Nous suivons de près les répercussions de l’initiative prise par quatre pays de l’UE afin de renforcer et d’intensifier la coopération entre les membres de l’Union européenne sur la sécurité et la défense européennes, ainsi que les travaux en cours à la Convention sur l’avenir de l’Europe et les résultats du Conseil informel Affaires générales et relations extérieures tenu à Rhodes et Castellorizo. Nous pensons à cet égard que les implications de ces différentes démarches pour les relations transatlantiques et la sécurité européenne élargie doivent être examinées de près, et que les engagements et obligations dont nous nous sommes acquittés jusqu’ici doivent être compatibles entre eux.

La Turquie attache une grande importance à la préservation des arrangements conclus par l’UE sur la participation des alliés européens non-membres de l’UE à la PESD. Nous pensons qu’ils doivent être maintenus et respectés par la Convention.

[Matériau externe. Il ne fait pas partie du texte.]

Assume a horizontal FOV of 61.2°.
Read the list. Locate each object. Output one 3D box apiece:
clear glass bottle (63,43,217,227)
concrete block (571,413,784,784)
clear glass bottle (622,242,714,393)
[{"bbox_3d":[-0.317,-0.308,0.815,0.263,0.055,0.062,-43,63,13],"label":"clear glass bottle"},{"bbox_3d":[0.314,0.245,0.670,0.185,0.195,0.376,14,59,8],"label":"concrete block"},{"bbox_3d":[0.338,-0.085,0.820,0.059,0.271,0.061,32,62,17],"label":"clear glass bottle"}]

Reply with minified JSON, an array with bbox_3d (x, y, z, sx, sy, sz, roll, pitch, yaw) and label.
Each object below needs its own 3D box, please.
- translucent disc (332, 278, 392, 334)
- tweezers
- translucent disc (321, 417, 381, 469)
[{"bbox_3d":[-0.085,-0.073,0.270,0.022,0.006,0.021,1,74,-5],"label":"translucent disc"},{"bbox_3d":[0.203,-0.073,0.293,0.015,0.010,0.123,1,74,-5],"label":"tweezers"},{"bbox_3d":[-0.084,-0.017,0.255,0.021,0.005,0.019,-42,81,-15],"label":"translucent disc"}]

Nous nous réjouirions d’avoir un échange de vues régulier sur l’avenir de la PESD, conformément au caractère ouvert de cette politique telle qu’elle est définie dans les conclusions de la présidence du Conseil européen de Nice. Nous devrions aussi pouvoir faire entrer les nouveaux domaines d’intérêt commun tels que la planification civile d’urgence, la lutte contre le terrorisme et les projets concrets de collaboration sur les capacités militaires dans le cadre de la coopération stratégique entre l’OTAN et l’UE sur la sécurité européenne. La coopération fructueuse qui existe déjà entre l’OTAN et l’UE dans les Balkans constitue un terrain d’entente amplement suffisant pour une approche concertée dans la région. Les Balkans continueront à cet égard de servir de ballon d’essai.

Il faudra aussi une concertation entre nos partenaires européens, ainsi qu’entre l’OTAN et l’UE, pour reconstruire l’Irak. Nous saluons à ce propos l’adoption par le Conseil de sécurité de la Résolution 1483 sur l’Irak, que nous considérons comme un élément déterminant pour combler le fossé apparu dans les relations transatlantiques.

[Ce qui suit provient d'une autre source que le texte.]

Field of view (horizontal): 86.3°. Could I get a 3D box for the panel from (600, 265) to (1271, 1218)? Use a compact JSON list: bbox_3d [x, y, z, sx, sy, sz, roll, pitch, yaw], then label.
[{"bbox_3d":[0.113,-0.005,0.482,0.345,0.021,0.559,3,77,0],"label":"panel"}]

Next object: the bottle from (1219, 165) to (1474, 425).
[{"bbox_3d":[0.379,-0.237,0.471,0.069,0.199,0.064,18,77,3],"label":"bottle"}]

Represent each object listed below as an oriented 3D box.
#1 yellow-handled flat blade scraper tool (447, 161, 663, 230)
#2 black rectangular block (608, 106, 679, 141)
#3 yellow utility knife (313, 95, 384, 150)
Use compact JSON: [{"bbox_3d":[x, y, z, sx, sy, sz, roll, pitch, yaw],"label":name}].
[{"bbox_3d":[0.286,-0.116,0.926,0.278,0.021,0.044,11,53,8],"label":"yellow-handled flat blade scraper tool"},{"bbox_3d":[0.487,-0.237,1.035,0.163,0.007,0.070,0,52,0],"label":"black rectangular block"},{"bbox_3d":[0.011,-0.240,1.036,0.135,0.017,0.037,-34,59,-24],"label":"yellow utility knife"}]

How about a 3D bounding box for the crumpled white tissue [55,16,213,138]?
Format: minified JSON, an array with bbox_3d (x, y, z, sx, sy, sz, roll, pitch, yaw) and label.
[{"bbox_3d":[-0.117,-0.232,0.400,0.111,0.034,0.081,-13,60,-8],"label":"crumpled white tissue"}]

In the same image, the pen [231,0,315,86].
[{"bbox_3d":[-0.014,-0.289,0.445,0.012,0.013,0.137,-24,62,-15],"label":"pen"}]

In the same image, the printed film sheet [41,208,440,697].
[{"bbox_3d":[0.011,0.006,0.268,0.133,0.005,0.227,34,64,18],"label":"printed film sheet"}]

La mise en place au sein de l’UE d’une agence de développement et d’acquisition de capacités militaires, c’est-à-dire de l’Agence européenne de l’armement, ne peut que favoriser la coopération, et notamment la gestion de programmes en collaboration. La Turquie, qui participe déjà activement à la coopération européenne en matière d’armements et fait partie du Groupe Armement de l’Europe occidentale (GAEO) et de l’Organisation de l’armement de l’Europe occidentale (OAEO), est prête et disposée à s’impliquer également dans les activités de la nouvelle agence.

Nous pensons que toute coopération européenne en matière d’armements doit suivre la composition du GAEO, qui constitue le meilleur cadre puisqu’il regroupe tous les membres de l’UE et les alliés européens de l’OTAN non-membres de l’UE qui contribuent à l’objectif global dans le cadre de la PESD et au processus de développement des capacités de l’OTAN et de l’UE.

Nous saluons la conclusion fructueuse de la première phase du Plan d’action européen sur les capacités (ECAP), qui va maintenant aborder une deuxième phase plus dynamique, mettant l’accent sur la mise en œuvre de projets concrets confiés à des groupes de projet. Nous souhaitons vivement participer à ces travaux par le biais d’accords restant à élaborer, qui nous permettraient de mieux évaluer cette démarche et d’y apporter la contribution idoine.

Ce texte est adapté d’une intervention prononcée devant l’Assemblée parlementaire de l’UEO, le 1er décembre 2003.